Originally posted by: stefan_w I use
host_mem = clCreateBuffer(context, CL_MEM_ALLOC_HOST_PTR | CL_MEM_READ_WRITE, size,NULL,&ocl_err); *ptr = (void*)clEnqueueMapBuffer(cmd_queue,host_mem, CL_TRUE,CL_MAP_READ|CL_MAP_WRITE, 0,size,0,NULL,&evt,&ocl_err);
to create page locked memory using the NVIDIA driver, where it works fine. However on my AMD card this makes no difference to malloced memory.
Uses of Pinned memory is not implemented yet. Pinned memory expected to be introduced in upcoming releases.
I still got low PCIe transfer rate. Same openCL code, I got 5-6 GB/s with GTX280 but less than 2 GB/s with 5870. How can I improve the numbers with the Cypress?
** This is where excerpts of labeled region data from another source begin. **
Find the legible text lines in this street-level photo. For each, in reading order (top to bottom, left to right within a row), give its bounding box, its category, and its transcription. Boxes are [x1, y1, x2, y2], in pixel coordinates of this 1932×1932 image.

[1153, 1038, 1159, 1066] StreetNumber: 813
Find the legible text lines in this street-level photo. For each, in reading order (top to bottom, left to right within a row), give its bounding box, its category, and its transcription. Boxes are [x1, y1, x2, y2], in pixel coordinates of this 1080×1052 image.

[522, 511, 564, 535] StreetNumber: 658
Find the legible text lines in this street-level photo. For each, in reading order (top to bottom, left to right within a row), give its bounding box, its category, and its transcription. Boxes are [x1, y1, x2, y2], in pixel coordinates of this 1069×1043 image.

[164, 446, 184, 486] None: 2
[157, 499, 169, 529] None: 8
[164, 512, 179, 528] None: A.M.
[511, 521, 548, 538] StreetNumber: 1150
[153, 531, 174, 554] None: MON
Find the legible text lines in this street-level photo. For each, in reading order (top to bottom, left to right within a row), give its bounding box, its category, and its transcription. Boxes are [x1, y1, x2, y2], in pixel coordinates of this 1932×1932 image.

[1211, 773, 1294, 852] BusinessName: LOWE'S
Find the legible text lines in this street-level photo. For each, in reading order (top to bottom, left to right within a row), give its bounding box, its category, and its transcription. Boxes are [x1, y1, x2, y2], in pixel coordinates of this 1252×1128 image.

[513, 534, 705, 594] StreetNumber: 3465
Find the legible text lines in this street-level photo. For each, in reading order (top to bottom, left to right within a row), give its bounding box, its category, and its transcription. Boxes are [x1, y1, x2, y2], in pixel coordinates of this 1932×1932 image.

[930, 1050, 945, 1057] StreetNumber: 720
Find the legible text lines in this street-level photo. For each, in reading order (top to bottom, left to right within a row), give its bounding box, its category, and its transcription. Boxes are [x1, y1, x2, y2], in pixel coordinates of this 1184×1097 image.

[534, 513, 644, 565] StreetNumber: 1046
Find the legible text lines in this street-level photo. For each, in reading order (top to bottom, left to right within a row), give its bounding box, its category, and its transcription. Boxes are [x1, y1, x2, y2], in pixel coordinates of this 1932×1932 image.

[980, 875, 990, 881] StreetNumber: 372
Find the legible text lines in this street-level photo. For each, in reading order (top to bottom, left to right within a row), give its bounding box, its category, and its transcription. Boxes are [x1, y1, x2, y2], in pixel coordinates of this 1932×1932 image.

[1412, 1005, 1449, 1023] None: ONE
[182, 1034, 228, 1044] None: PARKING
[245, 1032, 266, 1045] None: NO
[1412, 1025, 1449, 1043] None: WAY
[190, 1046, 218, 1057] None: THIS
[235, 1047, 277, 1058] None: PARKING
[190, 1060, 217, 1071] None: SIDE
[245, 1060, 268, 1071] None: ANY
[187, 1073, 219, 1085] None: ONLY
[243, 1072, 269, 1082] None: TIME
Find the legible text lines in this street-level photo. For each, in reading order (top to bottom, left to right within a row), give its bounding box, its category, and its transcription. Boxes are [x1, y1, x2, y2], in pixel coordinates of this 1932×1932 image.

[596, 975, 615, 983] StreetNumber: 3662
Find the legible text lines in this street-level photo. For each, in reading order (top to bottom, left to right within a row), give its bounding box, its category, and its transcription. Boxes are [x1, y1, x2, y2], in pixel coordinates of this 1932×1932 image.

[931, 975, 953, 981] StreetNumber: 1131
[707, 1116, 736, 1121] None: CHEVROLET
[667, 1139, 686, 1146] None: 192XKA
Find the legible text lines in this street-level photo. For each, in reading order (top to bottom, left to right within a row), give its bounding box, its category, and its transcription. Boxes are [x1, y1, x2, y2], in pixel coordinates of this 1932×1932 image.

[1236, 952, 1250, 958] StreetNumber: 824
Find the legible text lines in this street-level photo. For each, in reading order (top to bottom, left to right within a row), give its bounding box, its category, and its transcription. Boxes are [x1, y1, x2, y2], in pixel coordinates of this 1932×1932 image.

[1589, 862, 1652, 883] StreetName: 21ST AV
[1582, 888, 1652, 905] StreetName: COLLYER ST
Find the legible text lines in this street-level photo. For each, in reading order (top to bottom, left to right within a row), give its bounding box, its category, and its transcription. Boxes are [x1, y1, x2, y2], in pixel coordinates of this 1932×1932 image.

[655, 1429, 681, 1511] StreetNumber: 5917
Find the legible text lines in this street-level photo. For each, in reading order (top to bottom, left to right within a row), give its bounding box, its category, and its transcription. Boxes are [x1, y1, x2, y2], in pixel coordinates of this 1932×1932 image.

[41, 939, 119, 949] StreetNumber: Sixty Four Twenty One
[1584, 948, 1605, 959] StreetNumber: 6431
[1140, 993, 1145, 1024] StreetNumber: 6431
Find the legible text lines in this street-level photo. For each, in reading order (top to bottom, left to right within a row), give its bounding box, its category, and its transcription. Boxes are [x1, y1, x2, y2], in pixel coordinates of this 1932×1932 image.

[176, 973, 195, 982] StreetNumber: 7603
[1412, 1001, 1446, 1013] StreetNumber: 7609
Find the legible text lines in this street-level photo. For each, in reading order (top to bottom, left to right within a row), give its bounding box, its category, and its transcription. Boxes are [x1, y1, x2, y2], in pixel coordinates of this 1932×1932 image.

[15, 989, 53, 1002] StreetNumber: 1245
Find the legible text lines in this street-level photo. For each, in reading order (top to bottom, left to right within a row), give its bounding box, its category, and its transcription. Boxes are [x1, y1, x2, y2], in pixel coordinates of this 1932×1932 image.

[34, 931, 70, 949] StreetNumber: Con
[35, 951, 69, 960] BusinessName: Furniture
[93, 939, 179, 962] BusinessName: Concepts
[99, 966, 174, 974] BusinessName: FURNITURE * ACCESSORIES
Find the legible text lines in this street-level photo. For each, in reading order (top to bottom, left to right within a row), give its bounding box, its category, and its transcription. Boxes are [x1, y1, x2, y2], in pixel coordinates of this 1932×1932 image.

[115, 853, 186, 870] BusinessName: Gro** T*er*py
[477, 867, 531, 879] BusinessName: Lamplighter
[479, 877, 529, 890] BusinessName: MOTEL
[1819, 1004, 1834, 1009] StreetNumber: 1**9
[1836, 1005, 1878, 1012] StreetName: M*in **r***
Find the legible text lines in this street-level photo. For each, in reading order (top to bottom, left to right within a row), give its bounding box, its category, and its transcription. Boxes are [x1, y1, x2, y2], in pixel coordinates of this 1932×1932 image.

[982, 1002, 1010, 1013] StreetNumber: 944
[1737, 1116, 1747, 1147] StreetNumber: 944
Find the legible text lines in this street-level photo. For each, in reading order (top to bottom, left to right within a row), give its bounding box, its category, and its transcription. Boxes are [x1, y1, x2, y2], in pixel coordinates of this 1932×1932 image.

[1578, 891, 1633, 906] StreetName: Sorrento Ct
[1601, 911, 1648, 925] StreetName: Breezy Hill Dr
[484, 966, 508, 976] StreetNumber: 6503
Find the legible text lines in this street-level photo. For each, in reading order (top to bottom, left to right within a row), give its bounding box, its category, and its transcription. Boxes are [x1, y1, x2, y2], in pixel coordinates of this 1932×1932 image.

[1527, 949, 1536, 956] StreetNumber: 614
$ ./oclBandwidthTestGeneric
Using device 1: GeForce GTX 280
D2H Bandwidth =5.52 GB/s
H2D Bandwidth =5.34 GB/s
$ ./oclBandwidthTestGeneric
Using device 1: Cypress
D2H Bandwidth =1.35 GB/s
H2D Bandwidth =0.49 GB/s
I am using Stream SDK 2.1
If you set oclBandwidthTest to use pinned and mapped memory, that achieves near theoretical results on an ATI 4870 and 5670. On NVIDIA 260, I get near theoretical results using pinned and direct memory settings.